If you wish to perform some operation on the result you must do it in either onPostExecute of XTask or after you have gotten the result in doInBackground.
private class XTask extends AsyncTask {
#Override
protected void onProgressUpdate(/*params*/){
//modify UI
}
protected doInBackground() {
// Get URL.
// Look at contents, takes a few seconds.
//Option A: Now have the result, do some other processing here
//Cant modify UI components from here, If you need to modify a UI component from
//here call publishProgress() and modify the component in onProgressUpdate()
// Return the result (should get sent to onPostExecute).
}
protected onPostExecute(r) {
result = r;
//Option B do some processing on the result
//You can modify UI components from here
progressDialog.dismiss();
}
}
I would show the progress dialog before triggering the AsyncTask.

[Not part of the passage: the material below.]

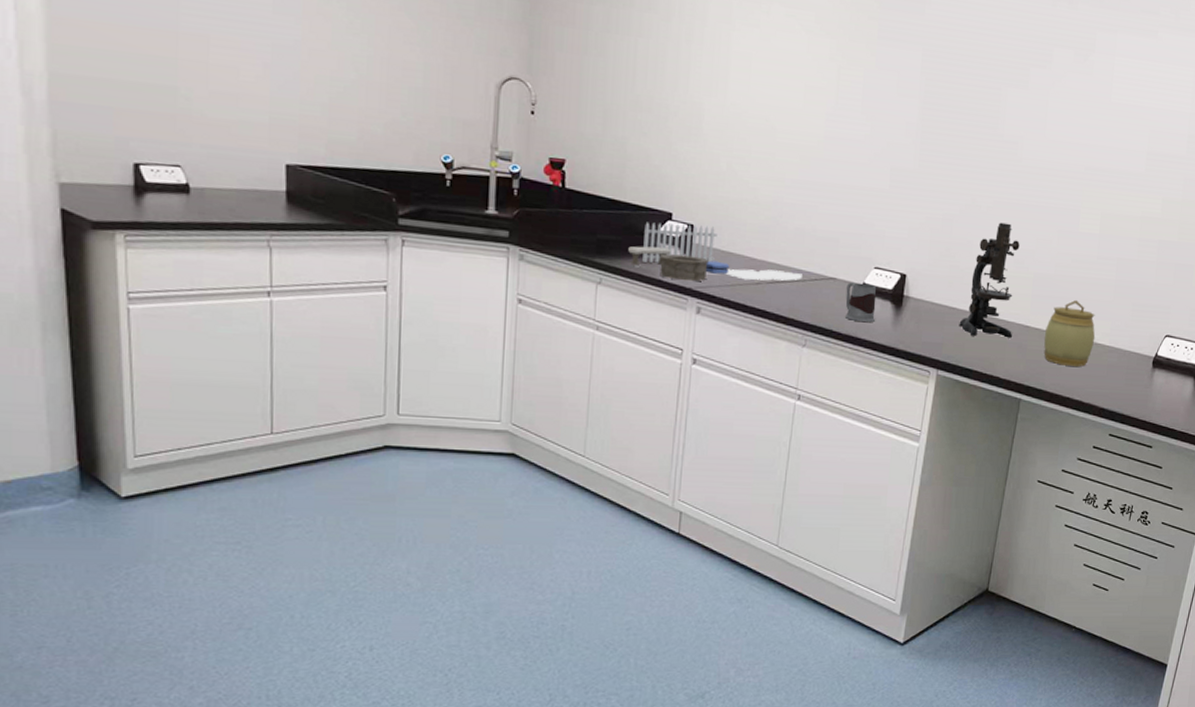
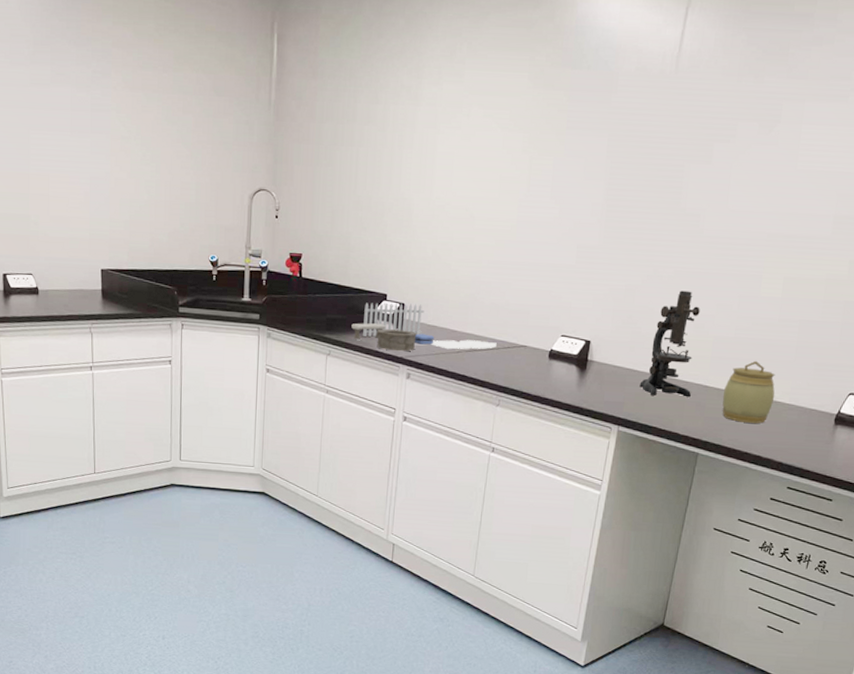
mug: present [845,282,877,323] -> none [534,349,563,385]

Normally, when an AsyncTask gets executed, it takes a while to finish itself and in that time, the rest of the task calling method has already run. But in your case the task returns instantly which is probably why the dialog shows up AFTER the postexecute gets called under the AsyncTask.
I would think that, after doPostExecute sets result and dismisses the dialog, processing then continues in the onCreate method.
This is not true, when you call new XTask().execute() in UI thread, application create a worker thread and start running whatever you defied in AsyncTask.doInBackground() on this work thread, at this point (after calling new XTask().execute()), UI thread continue execute code after new XTask().execute().
The point you are talking about where your work thread finish and return to UI thread is AysncTask.onPostExecute(), this method is guaranteed to be called on UI thread after AsyncTask finish. this is the reason why it is called AsyncTask. Both of UI thread and work thread are running asynchronously.
If you want to make your UI thread blocked and wait for AsyncTask finish after XTask().execute(), you can to this:
XTask xTask = new XTask();
xTask.execute();
progressDialog.show();
xTask.get() // <-- this will make your UI thread blocked and wait for AsycnTask at this point
// result is null here, should be "hi"?
This is possible but not a good practice, as AsyncTask.get() will block execution on calling thread so probably get ANR exception.
To sum up
1. AysncTask.onPostExecute() is where process return from worker thread to UI thread, we don't care where and when it will be called on UI thread, we just need ensure it will be called on UI thread properly at some point in the future.
2. AsyncTask.get() by calling this method actually make you AsyncTask running synchronously with the calling thread.
Putting code into the task's onPostExecute should work, a simple test suggests it will (for me). However, I ended up writing a different solution which also works. I put most of the code into a Handler on the activity, which separates it from the UI thread entirely. My onCreate simply shows the loading ProgressDialog window and that's it--it just sits there, "loading". The background task does its thing and when finished, sends a message to the handler. This message tells the handler to dismiss the loading dialog and populate the list. If there are errors, different messages are sent and the handler shows an error dialog.